Description of the task: Format the text lines of all the items below as a JSON array of strings, one string per line, with blank lines omitted. Leave the pictures out of the output.

Provided data:
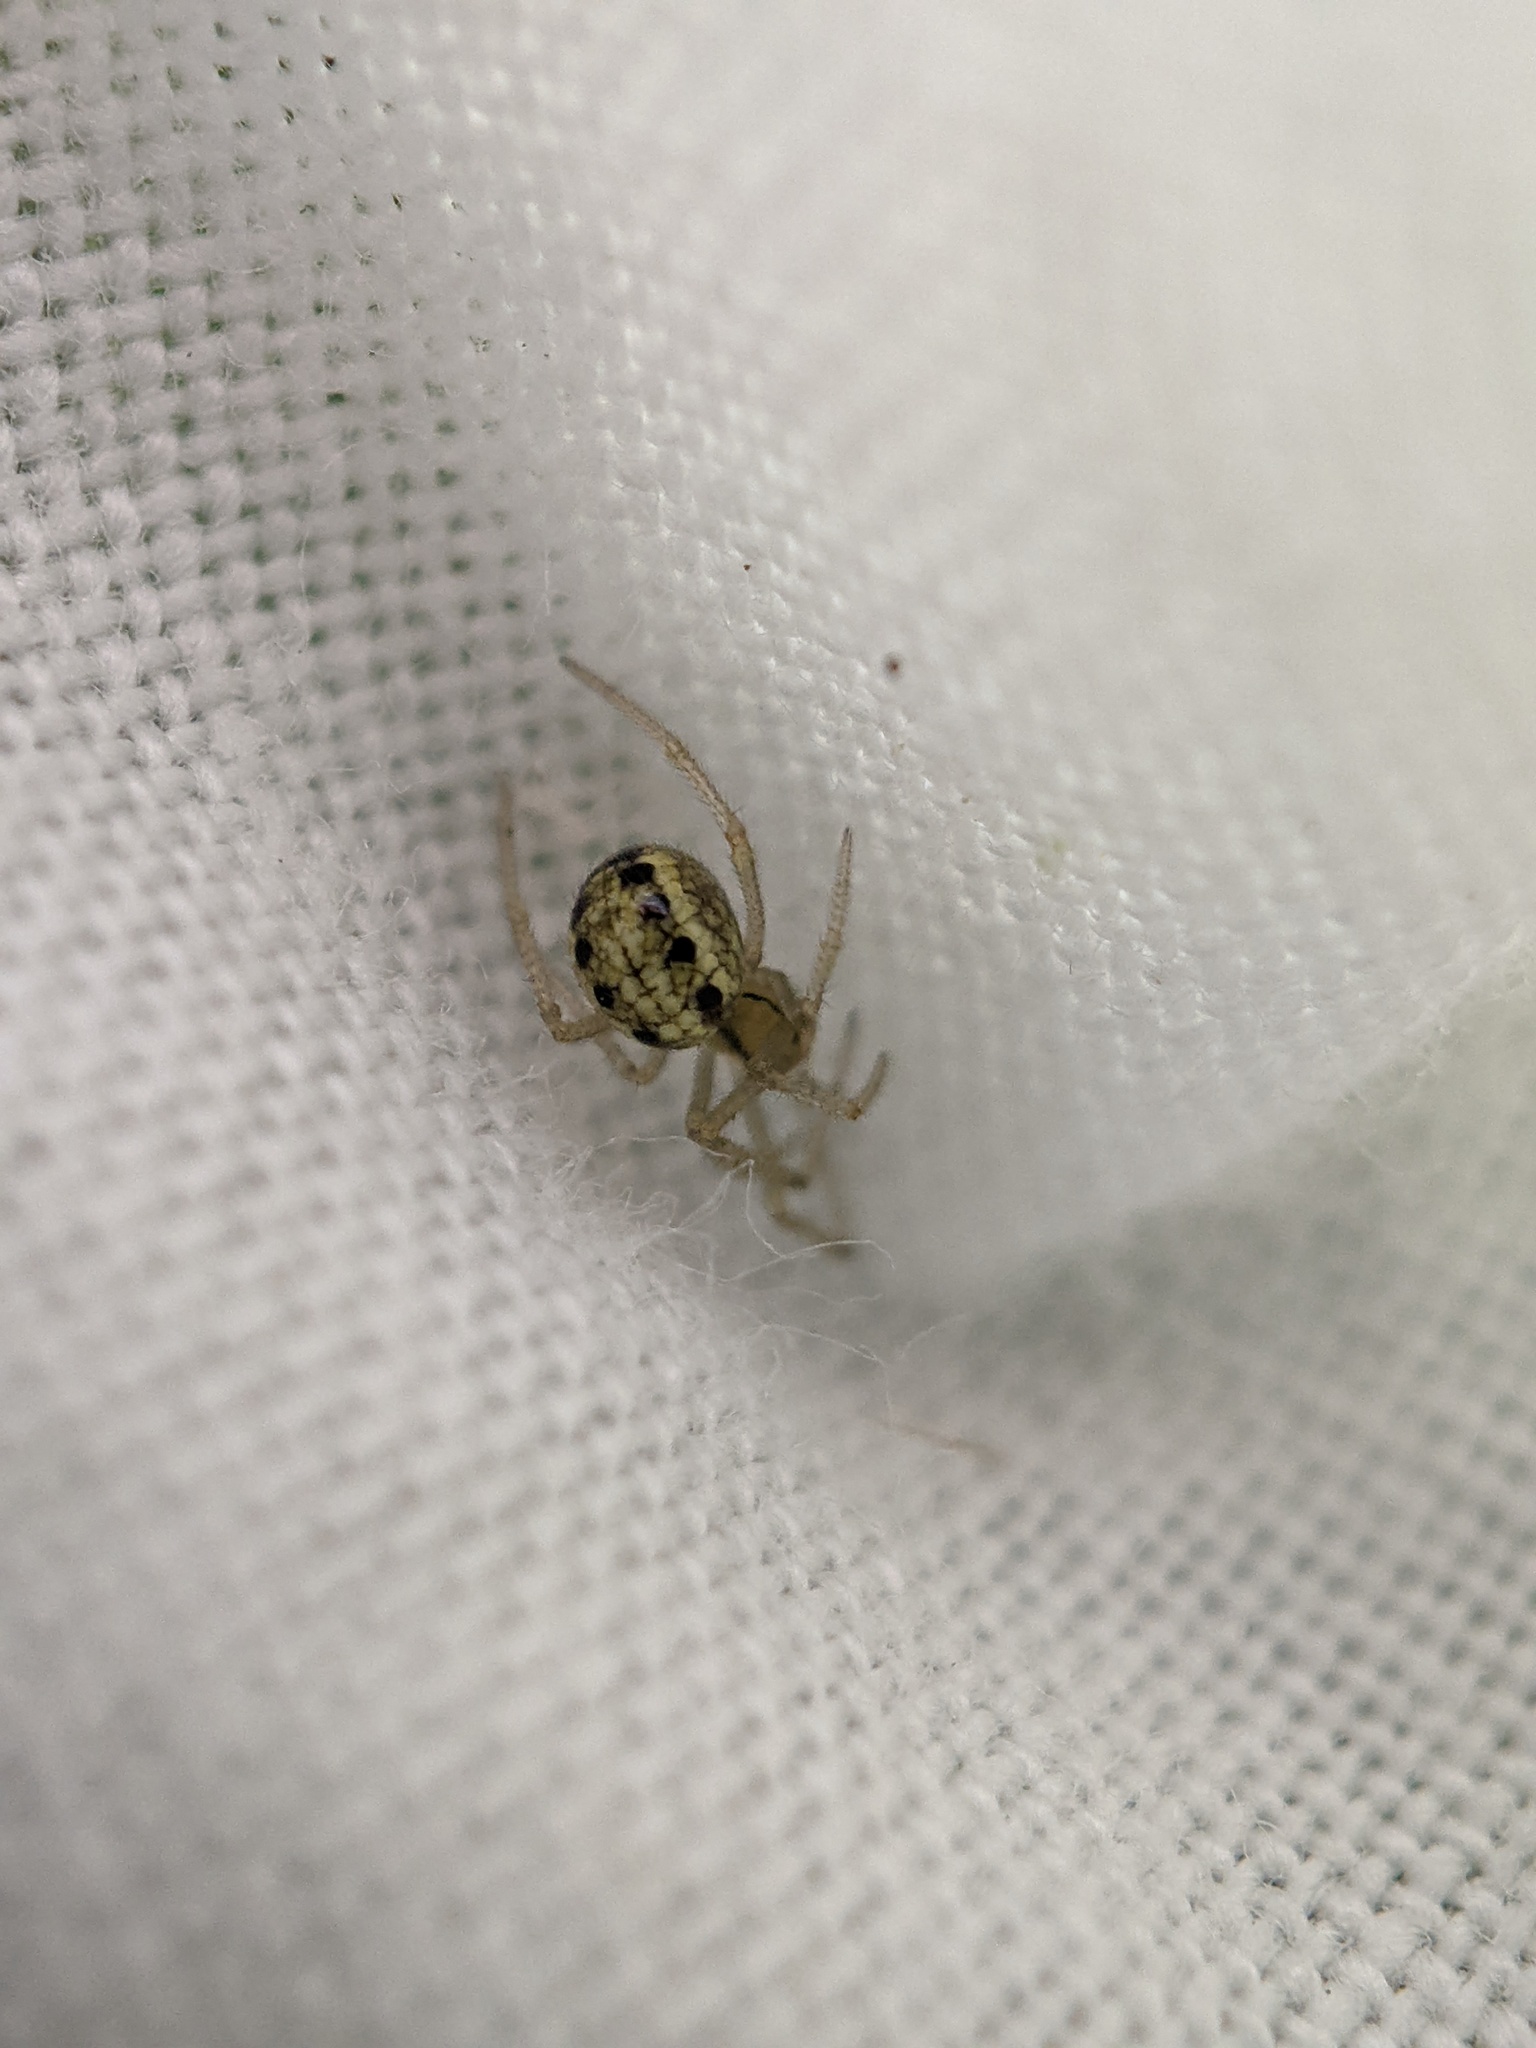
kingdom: Animalia
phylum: Arthropoda
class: Arachnida
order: Araneae
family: Theridiidae
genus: Enoplognatha
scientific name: Enoplognatha
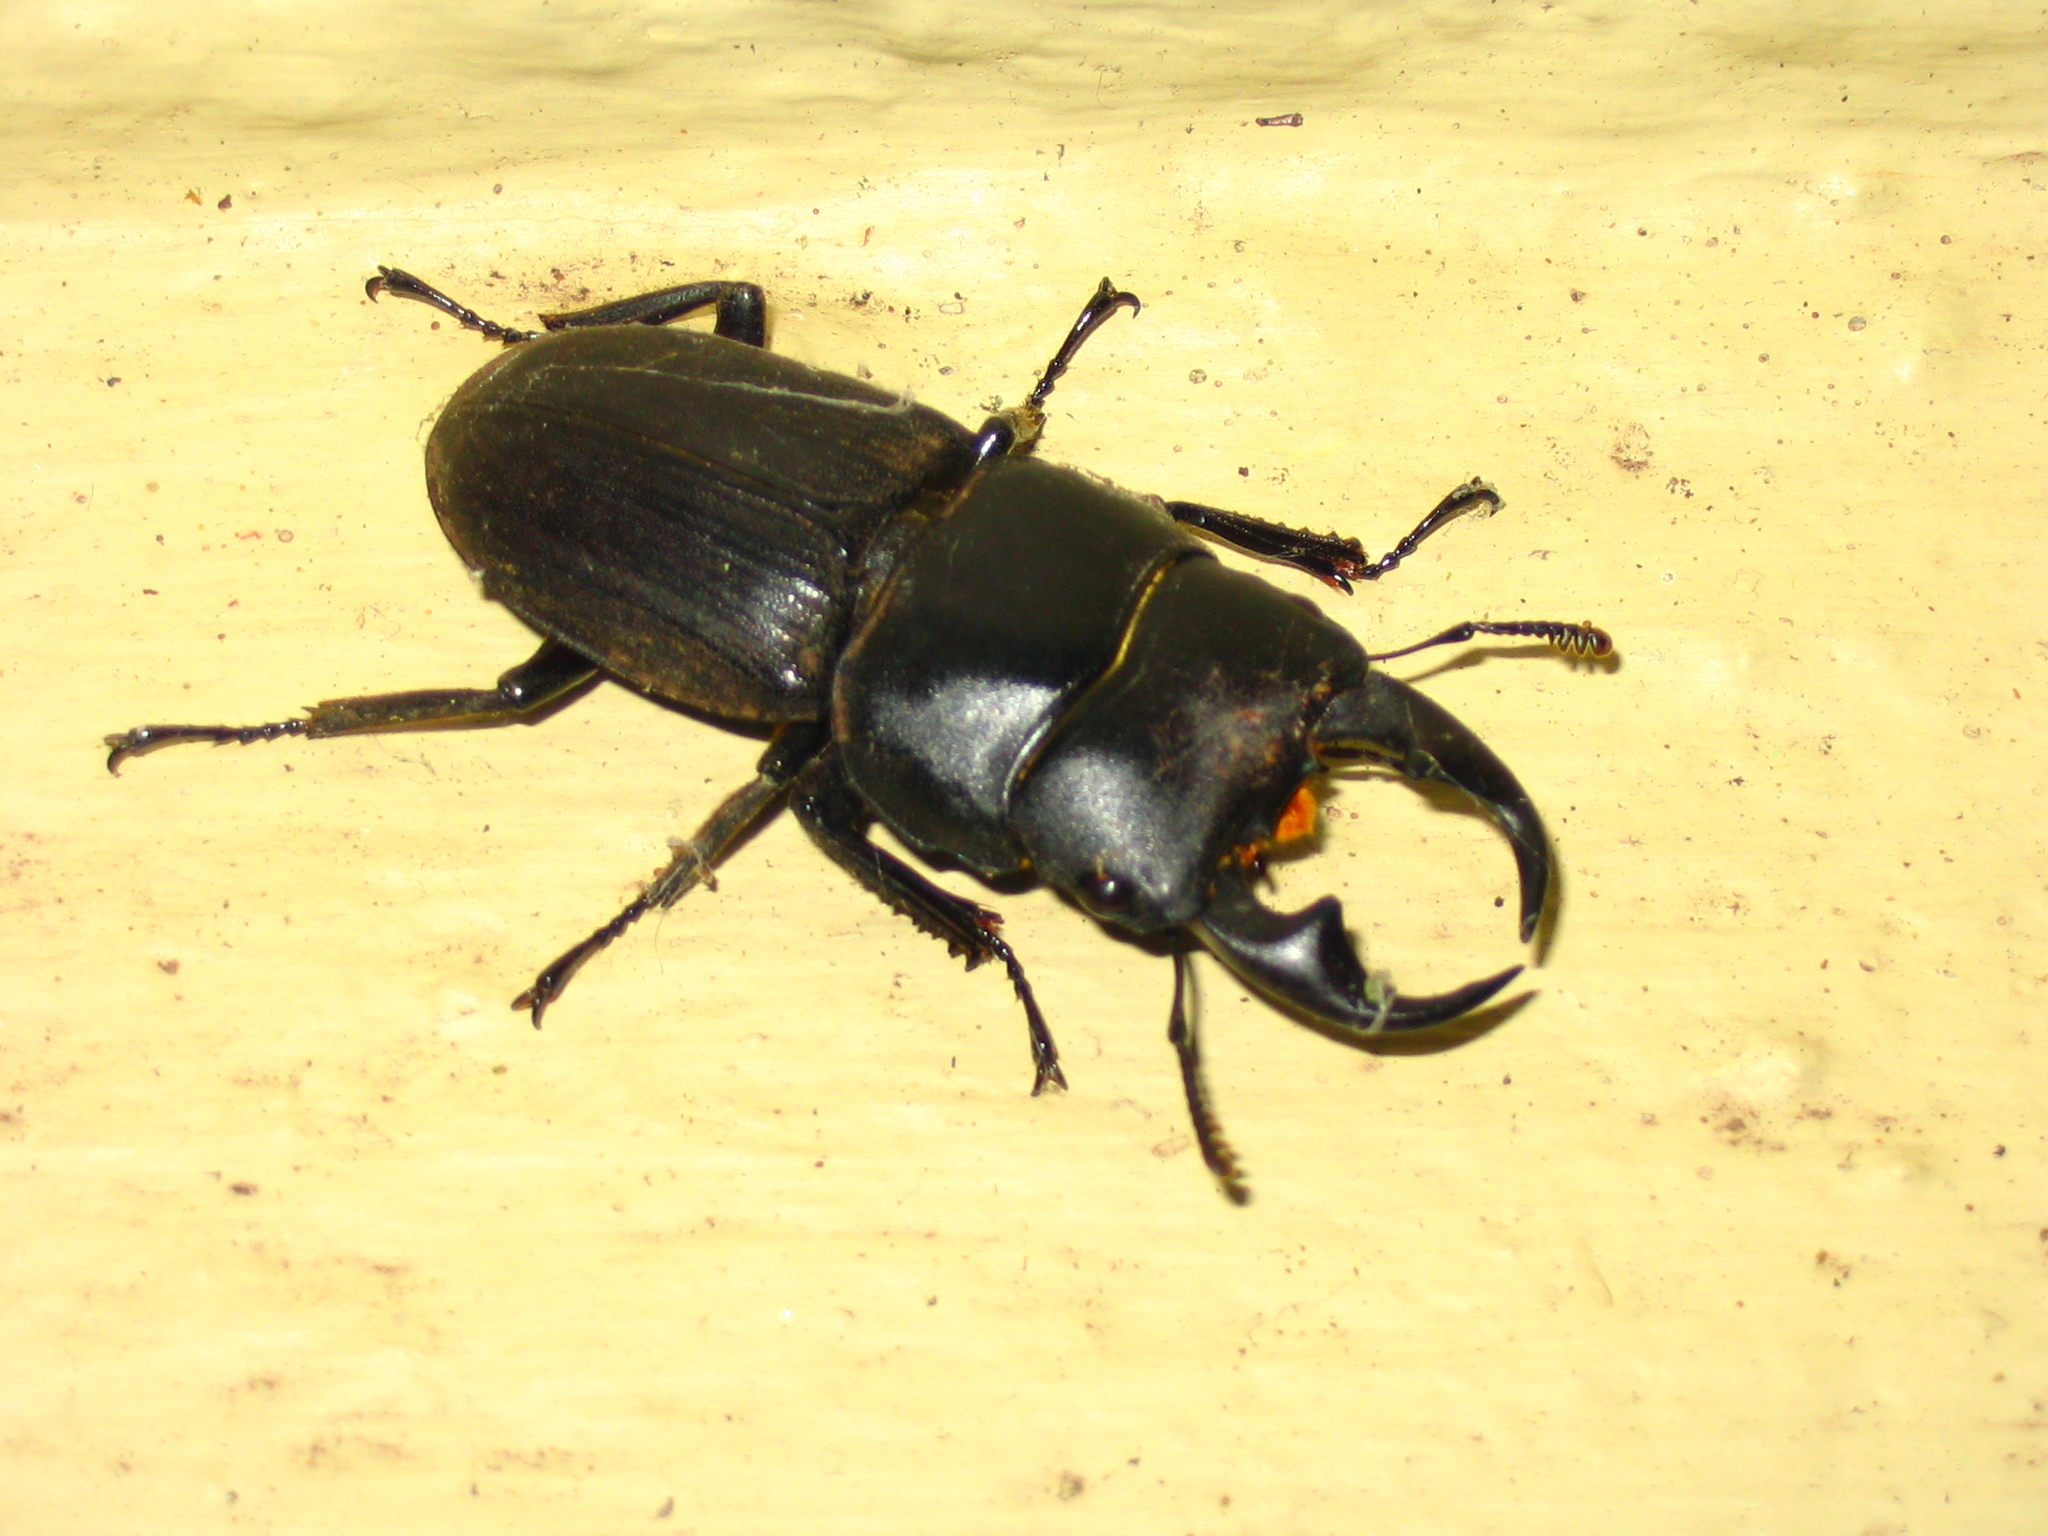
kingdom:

Exercise answer:
[
  "kingdom: Animalia",
  "phylum: Arthropoda",
  "class: Arachnida",
  "order: Araneae",
  "family: Theridiidae",
  "genus: Enoplognatha",
  "scientific name: Enoplognatha",
  "kingdom:"
]